Goal of the exercise> Within the records, find every line that includes the word "logic" and copy it.

Collected data>
+ + + + + + +

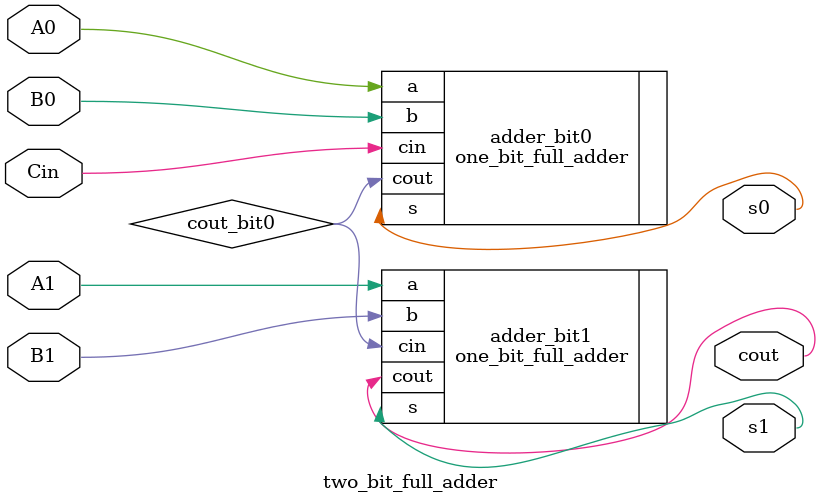
<source format=sv>
`timescale 1ns / 1ps

module two_bit_full_adder(
    input logic A0, B0, A1, B1, Cin,
    output logic s0, s1, cout
    );

    logic cout_bit0;
    
    one_bit_full_adder adder_bit0 (.a(A0), .b(B0), .cin(Cin), .s(s0), .cout(cout_bit0));
    one_bit_full_adder adder_bit1 (.a(A1), .b(B1), .cin(cout_bit0), .s(s1), .cout(cout));
    

endmodule






</source>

+ + + + + + +

Your solution>
    input logic A0, B0, A1, B1, Cin,
    output logic s0, s1, cout
    logic cout_bit0;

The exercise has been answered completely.